| Work order |
Below are the records to retype. Keep every character exactly and leave out the pictures.

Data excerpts

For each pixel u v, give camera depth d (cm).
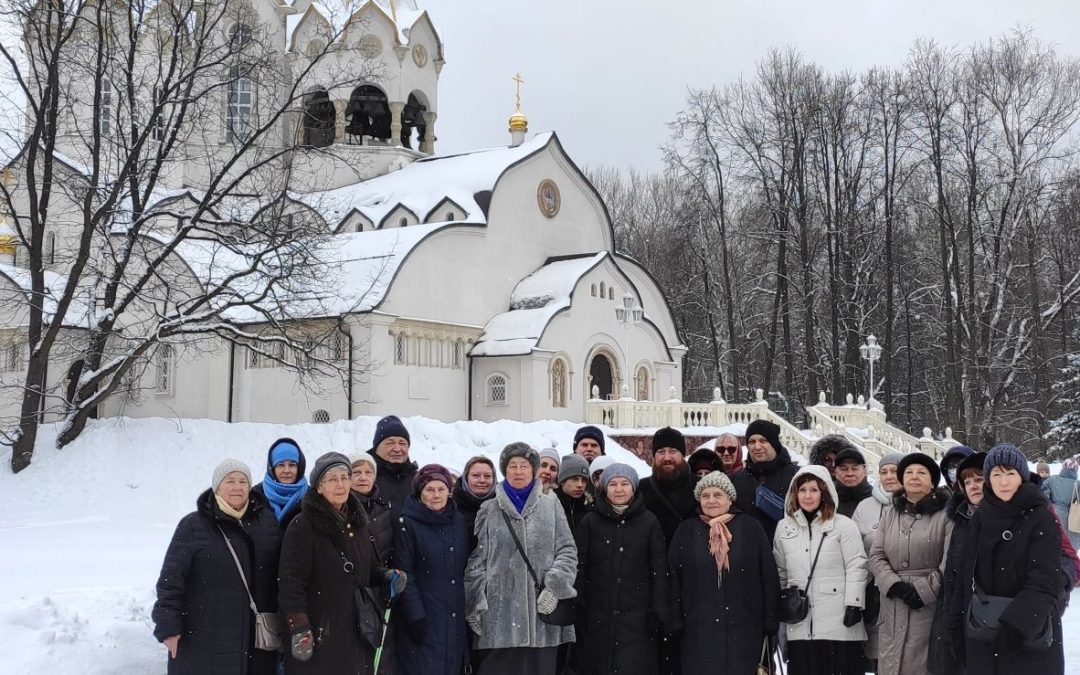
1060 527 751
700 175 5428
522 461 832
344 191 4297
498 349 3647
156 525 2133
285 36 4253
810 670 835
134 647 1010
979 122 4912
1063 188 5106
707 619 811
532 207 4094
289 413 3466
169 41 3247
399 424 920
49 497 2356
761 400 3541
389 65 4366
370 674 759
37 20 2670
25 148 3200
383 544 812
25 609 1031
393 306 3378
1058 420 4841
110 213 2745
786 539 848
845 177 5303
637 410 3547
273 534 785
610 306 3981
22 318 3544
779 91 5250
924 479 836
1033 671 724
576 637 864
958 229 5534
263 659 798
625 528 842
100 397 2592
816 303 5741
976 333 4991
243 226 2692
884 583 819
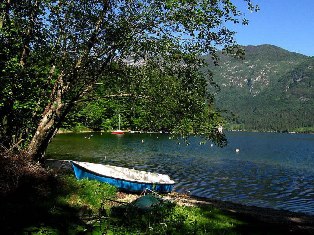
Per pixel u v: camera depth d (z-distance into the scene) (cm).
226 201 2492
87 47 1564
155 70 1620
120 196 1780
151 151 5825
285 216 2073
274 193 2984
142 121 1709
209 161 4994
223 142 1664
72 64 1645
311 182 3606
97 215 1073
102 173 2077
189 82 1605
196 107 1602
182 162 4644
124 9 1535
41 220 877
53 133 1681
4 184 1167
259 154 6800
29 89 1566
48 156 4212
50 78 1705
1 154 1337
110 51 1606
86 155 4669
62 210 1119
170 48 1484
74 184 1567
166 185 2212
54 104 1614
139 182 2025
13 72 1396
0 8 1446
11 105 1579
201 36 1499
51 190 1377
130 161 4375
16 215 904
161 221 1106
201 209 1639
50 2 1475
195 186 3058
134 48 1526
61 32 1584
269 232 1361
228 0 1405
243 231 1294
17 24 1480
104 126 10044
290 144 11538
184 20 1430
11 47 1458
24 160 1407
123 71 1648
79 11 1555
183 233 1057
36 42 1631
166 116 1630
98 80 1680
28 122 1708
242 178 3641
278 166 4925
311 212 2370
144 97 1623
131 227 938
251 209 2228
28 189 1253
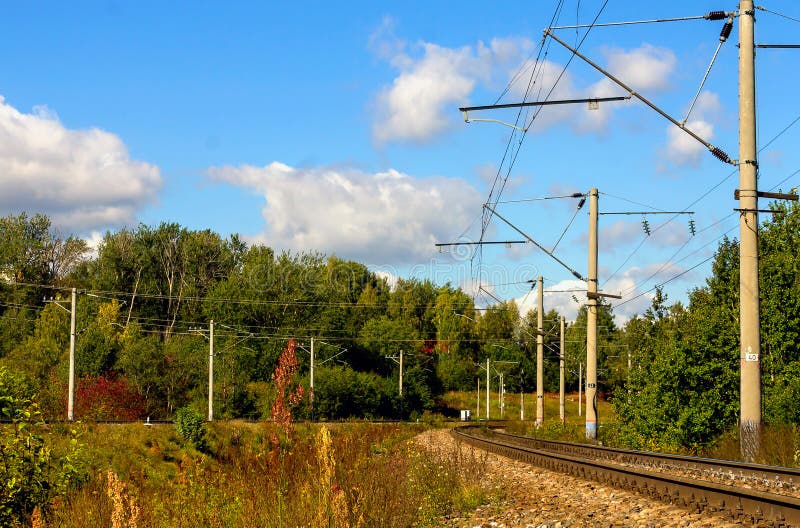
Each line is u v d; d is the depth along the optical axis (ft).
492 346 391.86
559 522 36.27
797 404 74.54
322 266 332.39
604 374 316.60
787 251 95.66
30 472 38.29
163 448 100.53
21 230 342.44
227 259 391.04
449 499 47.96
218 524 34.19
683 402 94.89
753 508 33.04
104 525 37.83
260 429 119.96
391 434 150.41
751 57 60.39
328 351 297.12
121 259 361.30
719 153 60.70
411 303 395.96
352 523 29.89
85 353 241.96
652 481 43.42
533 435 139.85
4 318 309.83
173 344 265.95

| Response |
For each pixel u v, give camera depth d (cm).
1060 527 751
700 175 5428
522 461 832
344 191 4297
498 349 3647
156 525 2133
285 36 4253
810 670 835
134 647 1010
979 122 4912
1063 188 5106
707 619 811
532 207 4094
289 413 3466
169 41 3247
399 424 920
49 497 2356
761 400 3541
389 65 4366
370 674 759
37 20 2670
25 148 3200
383 544 812
25 609 1031
393 306 3378
1058 420 4841
110 213 2745
786 539 848
845 177 5303
637 410 3547
273 534 785
610 306 3981
22 318 3544
779 91 5250
924 479 836
1033 671 724
576 637 864
958 229 5534
263 659 798
625 528 842
100 397 2592
816 303 5741
976 333 4991
243 226 2692
884 583 819
Per pixel u v: camera depth d (z-distance into the scene) (cm).
226 201 2492
87 47 1564
155 70 1620
120 196 1780
151 151 5825
285 216 2073
274 193 2984
142 121 1709
209 161 4994
223 142 1664
72 64 1645
311 182 3606
97 215 1073
102 173 2077
189 82 1605
196 107 1602
182 162 4644
124 9 1535
41 220 877
53 133 1681
4 184 1167
259 154 6800
29 89 1566
48 156 4212
50 78 1705
1 154 1337
110 51 1606
86 155 4669
62 210 1119
170 48 1484
74 184 1567
166 185 2212
54 104 1614
139 182 2025
13 72 1396
0 8 1446
11 105 1579
201 36 1499
51 190 1377
130 161 4375
16 215 904
161 221 1106
201 209 1639
50 2 1475
195 186 3058
134 48 1526
61 32 1584
269 232 1361
228 0 1405
243 231 1294
17 24 1480
104 126 10044
290 144 11538
184 20 1430
11 47 1458
24 160 1407
123 71 1648
79 11 1555
183 233 1057
36 42 1631
166 116 1630
98 80 1680
28 122 1708
242 178 3641
278 166 4925
311 212 2370
144 97 1623
131 227 938
251 209 2228
28 189 1253
Each line is u v d; d is the depth along the optical axis (ft).
492 346 391.86
559 522 36.27
797 404 74.54
322 266 332.39
604 374 316.60
787 251 95.66
30 472 38.29
163 448 100.53
21 230 342.44
227 259 391.04
449 499 47.96
218 524 34.19
683 402 94.89
753 508 33.04
104 525 37.83
260 429 119.96
391 434 150.41
751 57 60.39
328 351 297.12
121 259 361.30
719 153 60.70
411 303 395.96
352 523 29.89
85 353 241.96
652 481 43.42
533 435 139.85
4 318 309.83
173 344 265.95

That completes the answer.